A General Public License (GPL) lawsuit was filed in the U.S. District Court for the Southern District of New York this week. According to ARN, this lawsuit will feature a particularly large number of named defendants.

The GPL is a software license which cover much of what is commonly called "open source" software. It allows other to use the covered software, but under specific terms, including that modifications of GPL covered source code, if released to the public, be made openly available themselves.

Because a GPL work is copyrighted, a licensee has no right to redistribute it, not even in modified form (barring fair use), except under the terms of the license. The terms of the license require that users keep the software available for free.

A user is required to adhere to the terms of the GPL if the user wishes to exercise rights normally restricted by copyright law, such as redistributing the covered software or modifications of it.

If a user distributes copies of the work without abiding by the terms of the GPL (for instance, by keeping the source code secret), he or she can be sued by the original author under copyright law.

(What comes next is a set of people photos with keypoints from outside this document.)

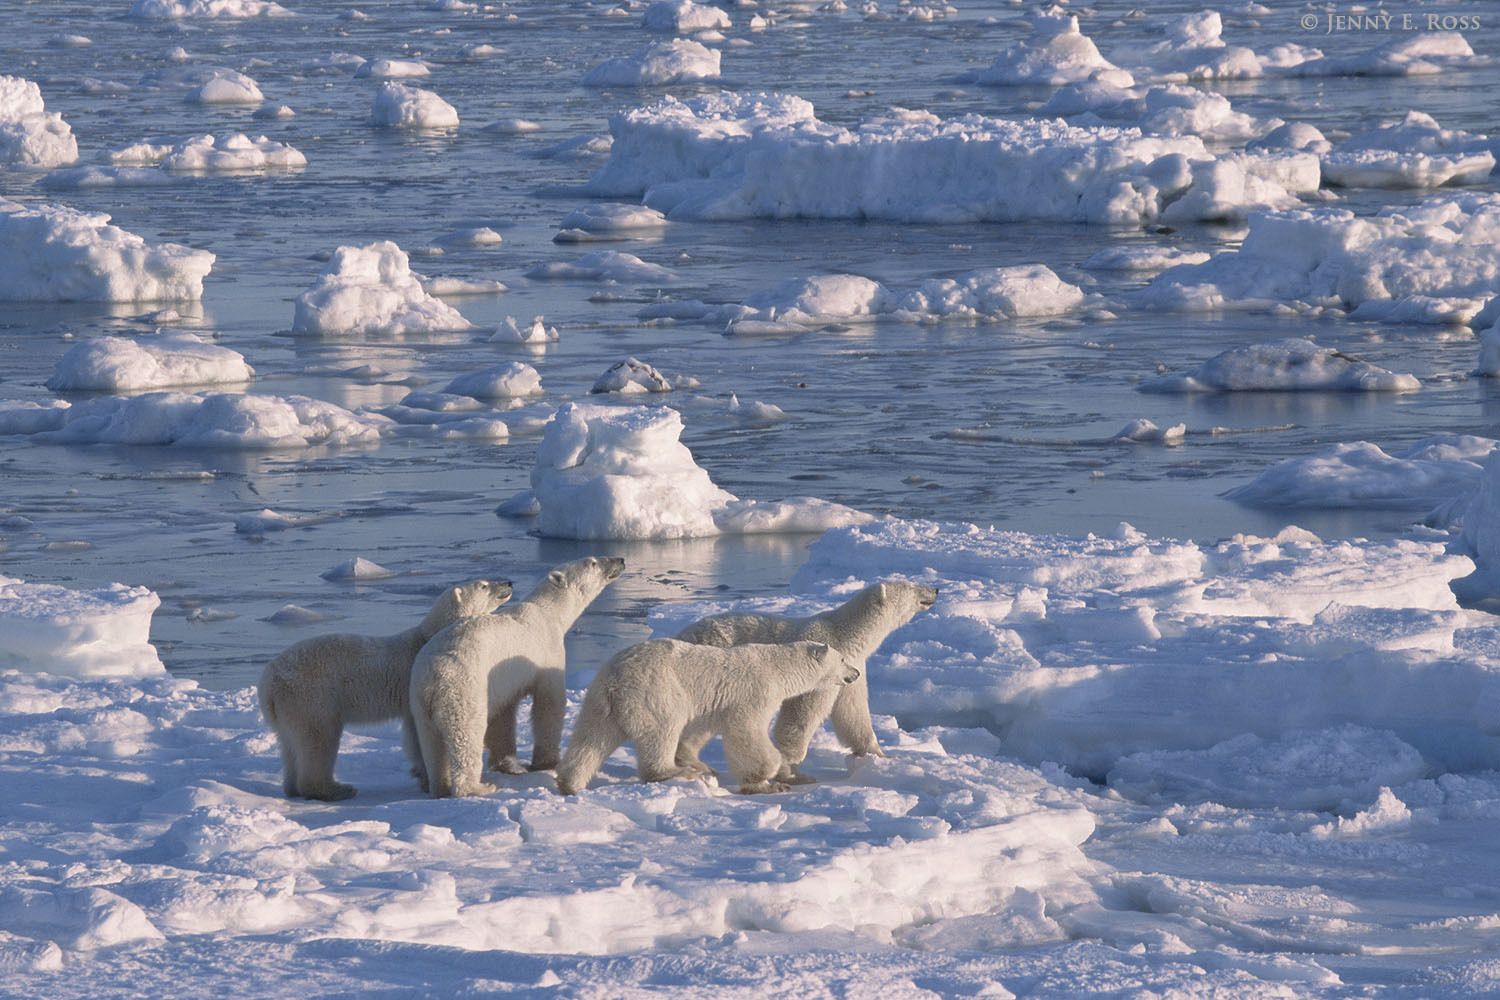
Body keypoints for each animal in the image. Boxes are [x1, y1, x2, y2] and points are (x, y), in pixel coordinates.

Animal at [258, 578, 513, 801]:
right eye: (483, 584)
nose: (508, 582)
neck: (429, 635)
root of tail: (268, 683)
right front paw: (426, 777)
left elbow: (412, 733)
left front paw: (420, 773)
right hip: (311, 697)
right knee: (319, 738)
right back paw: (336, 789)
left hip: (287, 708)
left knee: (290, 744)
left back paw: (293, 787)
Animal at [408, 556, 625, 797]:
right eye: (593, 562)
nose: (620, 560)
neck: (548, 613)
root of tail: (432, 675)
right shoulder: (546, 653)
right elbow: (548, 704)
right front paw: (547, 762)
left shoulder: (503, 679)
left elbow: (504, 715)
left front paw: (507, 763)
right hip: (462, 689)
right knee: (466, 734)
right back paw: (478, 787)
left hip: (419, 703)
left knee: (431, 743)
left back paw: (440, 786)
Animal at [554, 638, 859, 796]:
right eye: (843, 659)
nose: (855, 673)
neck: (778, 668)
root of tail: (616, 678)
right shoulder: (754, 693)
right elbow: (746, 730)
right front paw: (769, 780)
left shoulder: (713, 705)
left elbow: (699, 729)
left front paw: (700, 762)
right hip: (655, 691)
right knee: (662, 730)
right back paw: (676, 772)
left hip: (600, 699)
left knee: (591, 737)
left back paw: (569, 783)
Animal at [672, 581, 937, 783]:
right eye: (910, 586)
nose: (935, 589)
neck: (844, 633)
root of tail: (681, 633)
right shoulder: (820, 670)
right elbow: (801, 716)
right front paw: (792, 771)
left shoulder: (852, 667)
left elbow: (853, 712)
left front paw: (880, 756)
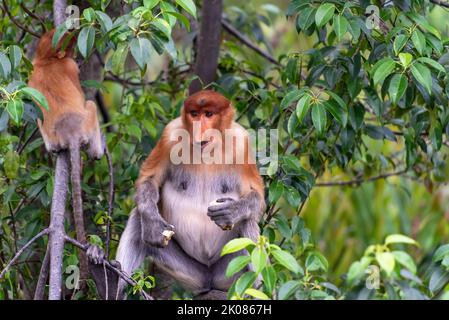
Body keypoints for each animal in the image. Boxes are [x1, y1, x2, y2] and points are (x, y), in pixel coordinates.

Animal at [90, 89, 266, 298]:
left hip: (229, 272)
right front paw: (152, 225)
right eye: (194, 114)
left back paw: (258, 289)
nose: (198, 127)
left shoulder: (242, 142)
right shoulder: (170, 134)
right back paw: (108, 283)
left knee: (248, 221)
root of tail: (209, 278)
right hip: (191, 273)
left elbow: (256, 195)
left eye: (209, 114)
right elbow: (149, 179)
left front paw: (230, 211)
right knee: (137, 219)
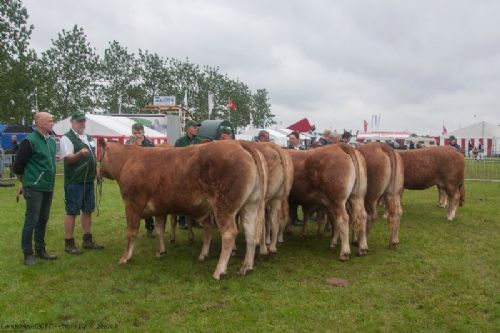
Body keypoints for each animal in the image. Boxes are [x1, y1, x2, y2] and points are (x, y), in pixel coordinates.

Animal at [99, 139, 268, 278]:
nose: (98, 172)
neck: (127, 160)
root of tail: (238, 143)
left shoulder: (132, 204)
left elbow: (131, 233)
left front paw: (124, 258)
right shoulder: (160, 209)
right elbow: (159, 230)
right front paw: (161, 251)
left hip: (224, 206)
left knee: (229, 233)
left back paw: (219, 271)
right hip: (251, 205)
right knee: (250, 233)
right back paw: (246, 267)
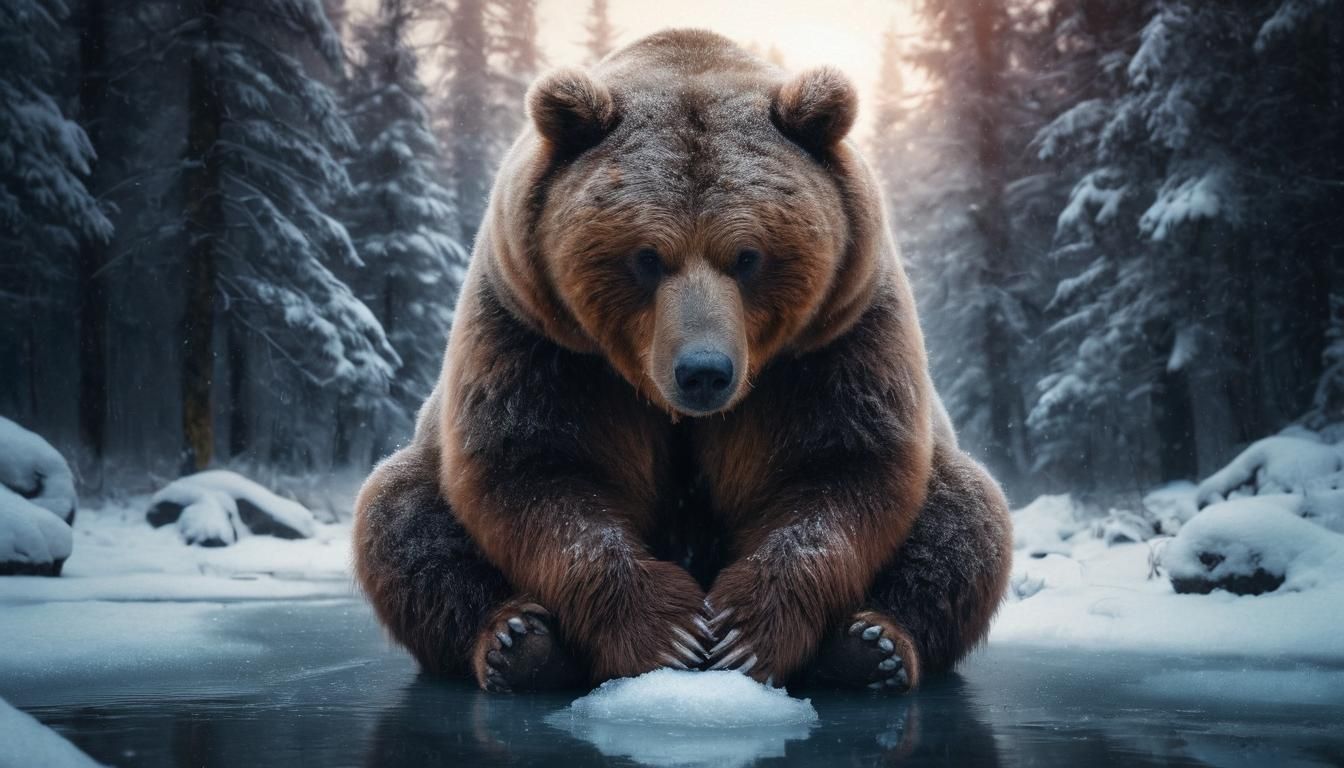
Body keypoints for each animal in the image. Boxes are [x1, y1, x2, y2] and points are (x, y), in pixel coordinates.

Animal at [353, 29, 1012, 694]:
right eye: (646, 257)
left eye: (748, 256)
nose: (703, 371)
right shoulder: (537, 334)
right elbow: (537, 469)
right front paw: (670, 631)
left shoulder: (837, 335)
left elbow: (839, 467)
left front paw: (741, 635)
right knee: (404, 522)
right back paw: (519, 642)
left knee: (964, 519)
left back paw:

The software that is at issue in this partcular lawsuit is BusyBox software which is licensed under Version 2 of GNU General Public License version 2 (GPLv2).

The defendants named in the lawsuits use this code, but allegedly do not make the code available as outlined by the GPL. Some of the defendants named are: Best Buy, JVC, Western Digital Technologies and Westinghouse.

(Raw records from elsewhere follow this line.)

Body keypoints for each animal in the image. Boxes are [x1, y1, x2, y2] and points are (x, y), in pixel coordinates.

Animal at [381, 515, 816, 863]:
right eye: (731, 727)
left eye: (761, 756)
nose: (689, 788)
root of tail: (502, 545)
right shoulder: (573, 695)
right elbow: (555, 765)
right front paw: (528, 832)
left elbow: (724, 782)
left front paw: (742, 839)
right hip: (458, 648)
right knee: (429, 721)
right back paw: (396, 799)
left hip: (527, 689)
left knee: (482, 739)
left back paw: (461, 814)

Some of the electronics that they sell that utilize this particular software are: Best Buy Insignia-branded DVD player, a Samsung high-definition television and a Western Digital media player.

The lawsuit was filed on behalf of BusyBox lead developer Erik Andersen and Software Freedom Conservancy by the Software Freedom Law Center. Their press release about the lawsuit can be found here.

According to SFLC counsel Aaron Williams, this lawsuit was a last resort: "We try very hard to resolve these types of issues privately with companies, as we always prefer cooperation. We brought this suit as a last resort after each of these defendants ignored us or failed to meaningfully respond to our requests that they release the source code."